Особого мнения придерживается А. Поппэ, отрицающий существование не дошедших до нас житий Бориса и Глеба и объясняющий вставки и смысловые несогласованности в Сказании неоднократным «перекрестным» взаимодействием Сказания, Чтения и летописной повести [Рорре 1981. Р. 29–54].
136
Об этом понятии см.: [Топоров 1988а]; работа переиздана в кн.: [Топоров 1995]. См. также: [Чекова 2001. С. 92–94].
137
Так, А. Поппэ, оспаривая устоявшееся мнение, восходящее к работам Е. Е. Голубинского и Г. П. Федотова, полагает, что подвиг Бориса и Глеба воспринимался в древнерусском сознании именно как мученический подвиг, как страдание во имя Христа за веру: «в историографии XX столетия прочно утвердилось мнение, что оба князя не могут рассматриваться как мученики ради Христа либо ради веры, так как они стали святыми по политическим причинам, не имевшим отношения к их вероисповеданию: их подвиг состоял лишь в непротивлении насилию и смерти. Борис и Глеб были якобы зачинателями „парадоксального чина русских святых страстотерпцев“. Это заключение — результат модернизации восприятия мировоззрения и миропонимания средневекового христианина. В агиологии нашего времени досадно то, что, обращая внимание на политический факт гибели Бориса и Глеба, игнорируют религиозное мышление и осмысление того, что стало известно древнерусскому христианину уже в XI–XII столетиях и позволяло ему воспринимать подвиг святых князей как последование Христу вплоть до страдания во имя Христа за веру, проявленную не только на словах, но и в своих поступках, на деле. Именно такой подход свидетельствует, как формировалась христианская религиозность на Руси, не случайно усматривающая в пролитой крови князей-мучеников свидетельство принадлежности Руси к христианству, дабы их самих определить как апостолов — „основоположников святому крещению“ <… > [Т]айное убийство Бориса и Глеба способствовало вызреванию того религиозного восприятия их поведения, которое свидетельствовало об их следовании заповедям христианства и жертвенном последовании Христу.
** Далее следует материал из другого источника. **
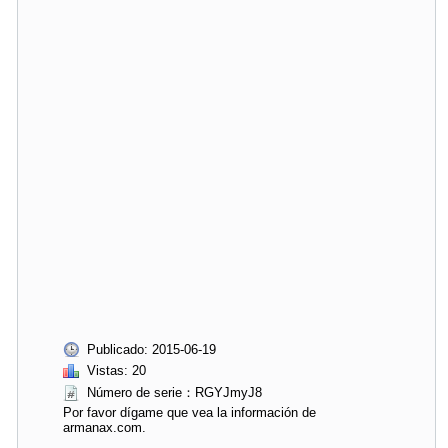
Publicado: 2015-06-19
Vistas: 20
Número de serie：RGYJmyJ8
Por favor dígame que vea la información de
armanax.com.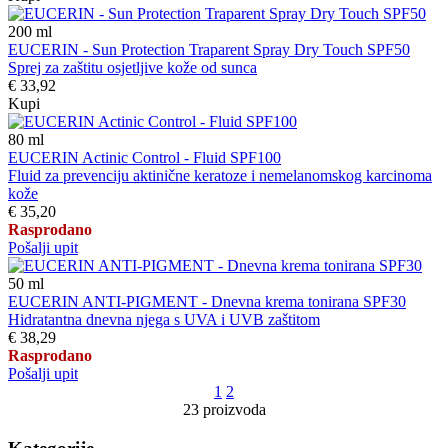
200
ml
EUCERIN - Sun Protection Traparent Spray Dry Touch SPF50
Sprej za zaštitu osjetljive kože od sunca
€ 33,92
Kupi
80
ml
EUCERIN Actinic Control - Fluid SPF100
Fluid za prevenciju aktinične keratoze i nemelanomskog karcinoma
kože
€ 35,20
Rasprodano
Pošalji upit
50
ml
EUCERIN ANTI-PIGMENT - Dnevna krema tonirana SPF30
Hidratantna dnevna njega s UVA i UVB zaštitom
€ 38,29
Rasprodano
Pošalji upit
1
2
23 proizvoda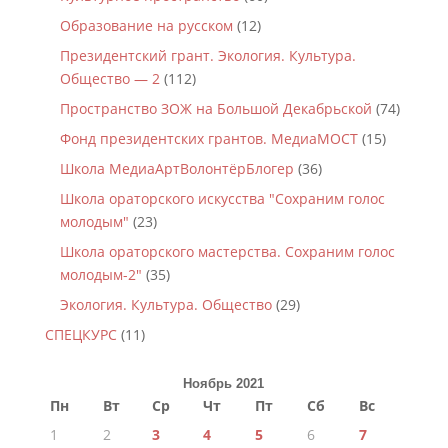
Образование на русском
(12)
Президентский грант. Экология. Культура.
Общество — 2
(112)
Пространство ЗОЖ на Большой Декабрьской
(74)
Фонд президентских грантов. МедиаМОСТ
(15)
Школа МедиаАртВолонтёрБлогер
(36)
Школа ораторского искусства "Сохраним голос
молодым"
(23)
Школа ораторского мастерства. Сохраним голос
молодым-2"
(35)
Экология. Культура. Общество
(29)
СПЕЦКУРС
(11)
Ноябрь 2021
Пн
Вт
Ср
Чт
Пт
Сб
Вс
1
2
3
4
5
6
7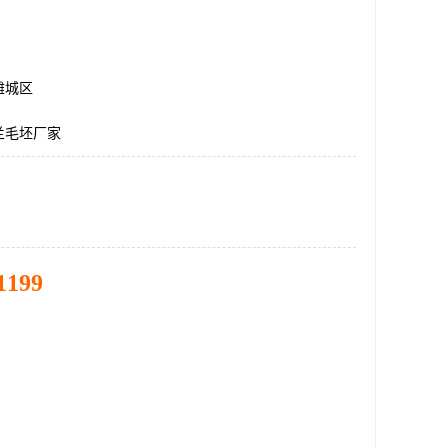
潍城区
兰毛坯厂家
1199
И эта духовная, вызревавшая в религиозных исканиях очевидность стала той исторической реальностью, в которой Борис и Глеб явятся носителями христианских добродетелей, мучениками Христа ради — ради воплощения евангельского учения на Руси на деле. Это их прямой ответ на предъявленное христианам требование апостола Иоанна познания Бога не языком, но делом и истиной» [Поппэ 2003. С. 335–336].
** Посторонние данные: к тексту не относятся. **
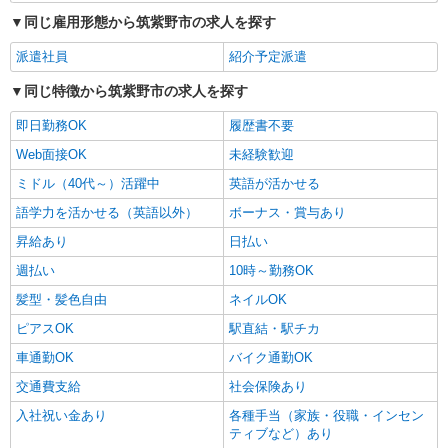
同じ雇用形態から筑紫野市の求人を探す
派遣社員
紹介予定派遣
同じ特徴から筑紫野市の求人を探す
即日勤務OK
履歴書不要
Web面接OK
未経験歓迎
ミドル（40代～）活躍中
英語が活かせる
語学力を活かせる（英語以外）
ボーナス・賞与あり
昇給あり
日払い
週払い
10時～勤務OK
髪型・髪色自由
ネイルOK
ピアスOK
駅直結・駅チカ
車通勤OK
バイク通勤OK
交通費支給
社会保険あり
入社祝い金あり
各種手当（家族・役職・インセン
ティブなど）あり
Необходимо, однако, заметить, что ни Е. Е. Голубинский, ни Г. П. Федотов не объясняли непротивление Бориса и Глеба и их почитание «политическими причинами»: страстотерпчество истолковывалось ими как христианский подвиг, хотя и не как мученичество в собственном смысле слова. Кроме того, Г. П. Федотов различает страстотепцев и мучеников, становясь на внешнюю, исследовательскую точку зрения, но отнюдь не утверждает, что такое различение было значимым в Древней Руси. Ср.: «Борис и Глеб совершили то, чего не требовала от них Церковь как живое христианское Предание, ибо к тому времени Церковь уже давно заключила соглашение с миром. Но они совершили то, чего ждал от них Хозяин виноградника <…>. Через житие святых страстотерпцев, как и через Евангелия, образ кроткого и страждущего Спасителя проник в сердце русского народа и стал его наисвятейшим духовным сокровищем»; «Русская Церковь не делает различия между мученичеством за веру Христову и гибелью в подражание Христу, и, даже, скорее, отдает предпочтение последней» [Федотов 2001. С. 103–104].
138
[Revelli 1993. Р. 694]; ср.: [Жития 1916. С. 14–15], варианты (по списку ГИМ, Син. 180).